Last week I learned from Derek Bruff that I can create a scatterplot x-y coordinate axis poll in PollEverywhere. I've been using these graphs to stimulate conversations in class about guest speakers, readings, and even the podcast Serial. Multiple choice and free response questions and even the newer discourse feature of PollEverywhere allow students to express opinions, but there is something about dropping a pin on a plane that allows for nuance of expression. With coordinate axis polls, I can challenge my students to assess a writer's bias, a speaker's believability, a story's dynamics, an essay's coherence, etc. Here's how I do it:
Step 1: Create the x-y axis graph
Using directional arrows and some text boxes in Word, I place oppositional words at the top and bottom of the y-axis and left and right of the x-axis. I take a screenshot, and then upload the .jpg as a clickable image to PollEverywhere.
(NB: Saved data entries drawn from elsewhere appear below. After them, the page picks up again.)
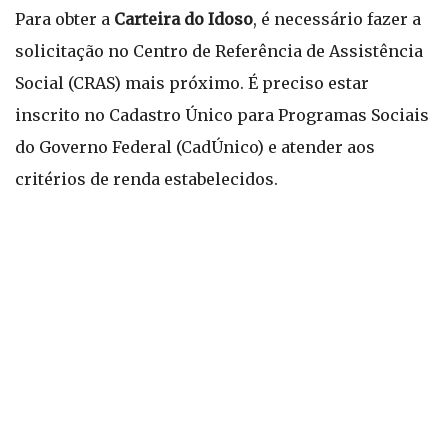
Para obter a
Carteira do Idoso
, é necessário fazer a
solicitação no Centro de Referência de Assistência
Social (CRAS) mais próximo. É preciso estar
inscrito no Cadastro Único para Programas Sociais
do Governo Federal (CadÚnico) e atender aos
critérios de renda estabelecidos.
Step 2: Deploy the poll and freeze the screen (or "hide click markers")
I make the poll full-screen and project it for student view. Students can navigate to the poll on their smartphones or computers. You can allow them to drop multiple pins, but for this exercise, I limit them to a single pin. They read the question and drop a pin. Was the keynote speaker very relatable but just a bit vague? Was she hyper-detailed but not relatable to the teenage audience?
Step 3: Small group share
Students share their screens with a nearby peer or two and justify the exact placement of their pin on the x-y axis. I invite students to share their answers in pairs or triads for just 2-3 minutes before returning to the large group.
Step 4: Large group share
I then ask students to share the profits of their small group discussions. You may even ask them to predict where most of the pins will appear when you unfreeze the poll. Perhaps a particular quadrant. PollEv allows you to designate a square as the "correct" answer if you wish.
Step 5: Unfreeze screen (or "Show Click Markers")
PollEverywhere has a button that allows you to reveal or conceal the dropped pins, so a teacher can either "freeze" the screen (using the remote for the projector) or simply select the pin icon to show/hide the dropped pins.
Here are some examples from this week of teaching. Notice how clustering of viewpoint may occur. Students can be randomly called upon to stand and justify their pin's placement. Students could move to the four quadrants of the classroom to represent the quadrants of the coordinate axis graph and continue the conversation that way.
Letter from a Birmingham Jail by Dr. Martin Luther King, Jr.
Bias and Thoroughness in the reporting of Sarah Koenig in the hit podcast Serial
Relatability and Detail in a character's experience in Cormac McCarthy's The Road
How do you use continua or scatterplot data to help students investigate the grays of seemingly black and white questions?